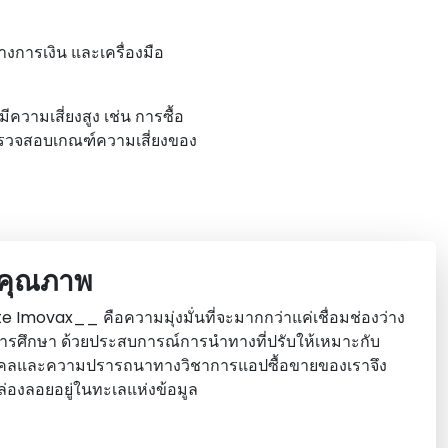
งการเงิน และเครื่องมือ
ามเสี่ยงสูง เช่น การซื้อ
ตรวจสอบเกณฑ์ความเสี่ยงของ
มีคุณภาพ
 Imovax__ คือความมุ่งมั่นที่จะมากกว่าแค่เชื่อมช่องว่าง
การศึกษา ด้วยประสบการณ์การนําทางที่ปรับให้เหมาะกับ
คลและความปรารถนาทางวิชาการแอปซื้อขายของเราจึง
จล่องลอยอยู่ในทะเลแห่งข้อมูล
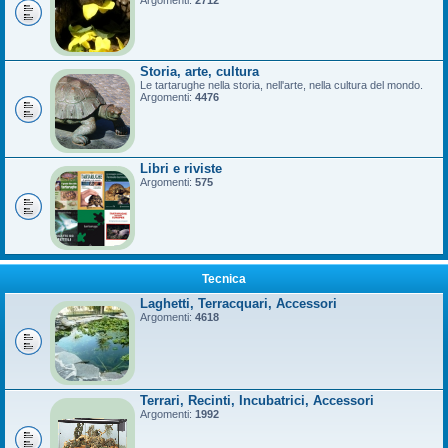
Argomenti:
2712
Storia, arte, cultura
Le tartarughe nella storia, nell'arte, nella cultura del mondo.
Argomenti:
4476
Libri e riviste
Argomenti:
575
Tecnica
Laghetti, Terracquari, Accessori
Argomenti:
4618
Terrari, Recinti, Incubatrici, Accessori
Argomenti:
1992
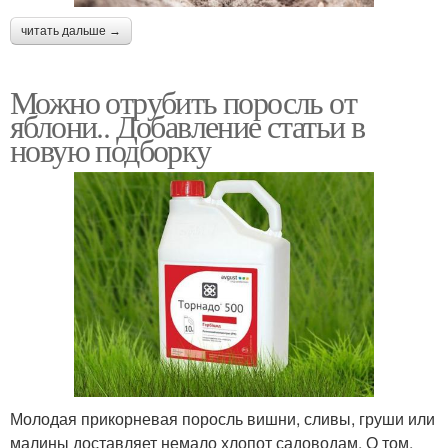
читать дальше →
Можно отрубить поросль от
яблони.. Добавление статьи в
новую подборку
Молодая прикорневая поросль вишни, сливы, груши или
малины доставляет немало хлопот садоводам. О том,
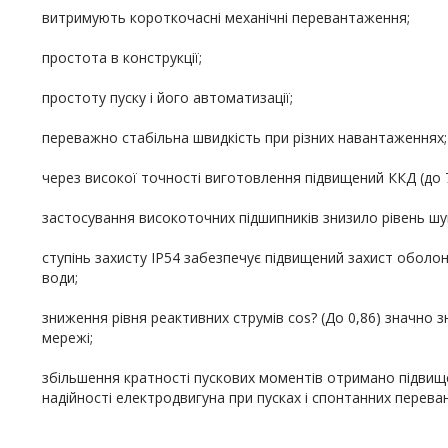
витримують короткочасні механічні перевантаження;
простота в конструкції;
простоту пуску і його автоматизації;
переважно стабільна швидкість при різних навантаженнях;
через високої точності виготовлення підвищений ККД (до 
застосування високоточних підшипників знизило рівень шум
ступінь захисту IP54 забезпечує підвищений захист оболон
води;
зниження рівня реактивних струмів cos? (До 0,86) значно 
мережі;
збільшення кратності пускових моментів отримано підвищ
надійності електродвигуна при пусках і спонтанних перева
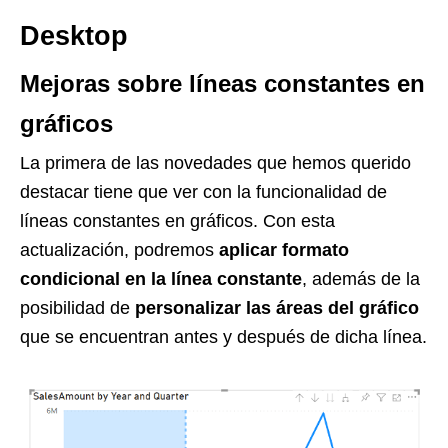
Desktop
Mejoras sobre líneas constantes en
gráficos
La primera de las novedades que hemos querido
destacar tiene que ver con la funcionalidad de
líneas constantes en gráficos. Con esta
actualización, podremos
aplicar formato
condicional en la línea constante
, además de la
posibilidad de
personalizar las áreas del gráfico
que se encuentran antes y después de dicha línea.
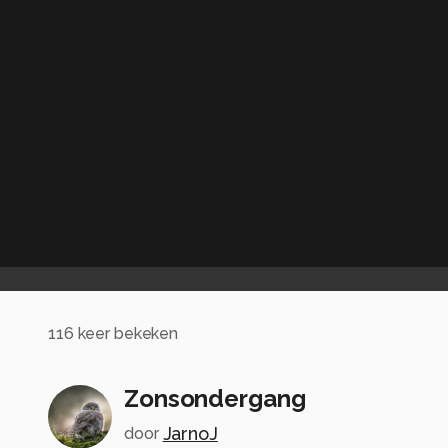
116
keer bekeken
Zonsondergang
JarnoJ
door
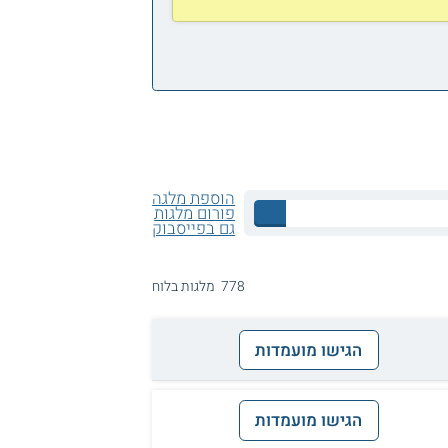
הוספת מלגה
פורום מלגות
גם בפייסבוק
778 מלגות בלוח
הגישו מועמדות
הגישו מועמדות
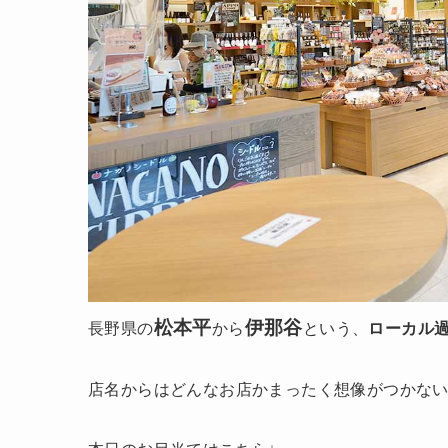
松本平
伊那谷
長野県の
から
という、
ローカル
店名からはどんなお店かまったく想像がつかな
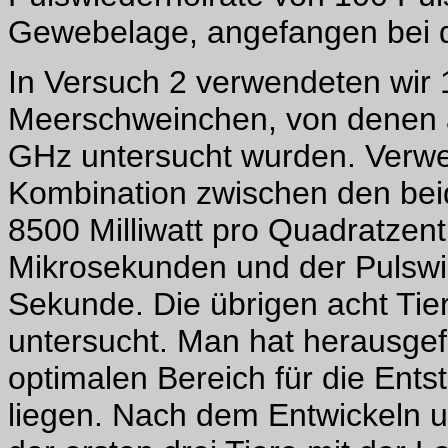
Gewebelage, angefangen bei d
In Versuch 2 verwendeten wi
Meerschweinchen, von denen a
GHz untersucht wurden. Verwe
Kombination zwischen den bei
8500 Milliwatt pro Quadratzen
Mikrosekunden und der Pulswi
Sekunde. Die übrigen acht Ti
untersucht. Man hat herausge
optimalen Bereich für die Ent
liegen. Nach dem Entwickeln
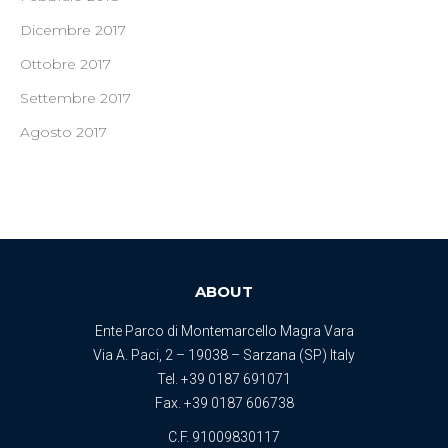
Dicembre 2017
Ottobre 2017
Settembre 2017
Agosto 2017
ABOUT
Ente Parco di Montemarcello Magra Vara
Via A. Paci, 2 – 19038 – Sarzana (SP) Italy
Tel.
+39 0187 691071
Fax. +39 0187 606738
C.F. 91009830117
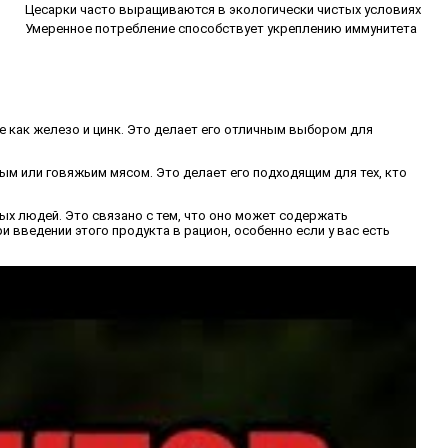
Цесарки часто выращиваются в экологически чистых условиях
Умеренное потребление способствует укреплению иммунитета
е как железо и цинк. Это делает его отличным выбором для
ым или говяжьим мясом. Это делает его подходящим для тех, кто
ых людей. Это связано с тем, что оно может содержать
введении этого продукта в рацион, особенно если у вас есть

Exercise goal
Make an exact copy of the listing above, omitting the pictures.

Solution for this exercise
งการเงิน และเครื่องมือ
ามเสี่ยงสูง เช่น การซื้อ
ตรวจสอบเกณฑ์ความเสี่ยงของ
มีคุณภาพ
 Imovax__ คือความมุ่งมั่นที่จะมากกว่าแค่เชื่อมช่องว่าง
การศึกษา ด้วยประสบการณ์การนําทางที่ปรับให้เหมาะกับ
คลและความปรารถนาทางวิชาการแอปซื้อขายของเราจึง
จล่องลอยอยู่ในทะเลแห่งข้อมูล
Argomenti:
2712
Storia, arte, cultura
Le tartarughe nella storia, nell'arte, nella cultura del mondo.
Argomenti:
4476
Libri e riviste
Argomenti:
575
Tecnica
Laghetti, Terracquari, Accessori
Argomenti:
4618
Terrari, Recinti, Incubatrici, Accessori
Argomenti:
1992
читать дальше →
Можно отрубить поросль от
яблони.. Добавление статьи в
новую подборку
Молодая прикорневая поросль вишни, сливы, груши или
малины доставляет немало хлопот садоводам. О том,
витримують короткочасні механічні перевантаження;
простота в конструкції;
простоту пуску і його автоматизації;
переважно стабільна швидкість при різних навантаженнях;
через високої точності виготовлення підвищений ККД (до 
застосування високоточних підшипників знизило рівень шум
ступінь захисту IP54 забезпечує підвищений захист оболон
води;
зниження рівня реактивних струмів cos? (До 0,86) значно 
мережі;
збільшення кратності пускових моментів отримано підвищ
надійності електродвигуна при пусках і спонтанних перева
Desktop
Mejoras sobre líneas constantes en
gráficos
La primera de las novedades que hemos querido
destacar tiene que ver con la funcionalidad de
líneas constantes en gráficos. Con esta
actualización, podremos
aplicar formato
condicional en la línea constante
, además de la
posibilidad de
personalizar las áreas del gráfico
que se encuentran antes y después de dicha línea.
116
keer bekeken
Zonsondergang
JarnoJ
door
הוספת מלגה
פורום מלגות
גם בפייסבוק
778 מלגות בלוח
הגישו מועמדות
הגישו מועמדות
松本平
伊那谷
長野県の
から
という、
ローカル
店名からはどんなお店かまったく想像がつかな
Gewebelage, angefangen bei d
In Versuch 2 verwendeten wi
Meerschweinchen, von denen a
GHz untersucht wurden. Verwe
Kombination zwischen den bei
8500 Milliwatt pro Quadratzen
Mikrosekunden und der Pulswi
Sekunde. Die übrigen acht Ti
untersucht. Man hat herausge
optimalen Bereich für die Ent
liegen. Nach dem Entwickeln
Dicembre 2017
Ottobre 2017
Settembre 2017
Agosto 2017
ABOUT
Ente Parco di Montemarcello Magra Vara
Via A. Paci, 2 – 19038 – Sarzana (SP) Italy
Tel.
+39 0187 691071
Fax. +39 0187 606738
C.F. 91009830117
Цесарки часто выращиваются в экологически чистых условиях
Умеренное потребление способствует укреплению иммунитета
е как железо и цинк. Это делает его отличным выбором для
ым или говяжьим мясом. Это делает его подходящим для тех, кто
ых людей. Это связано с тем, что оно может содержать
введении этого продукта в рацион, особенно если у вас есть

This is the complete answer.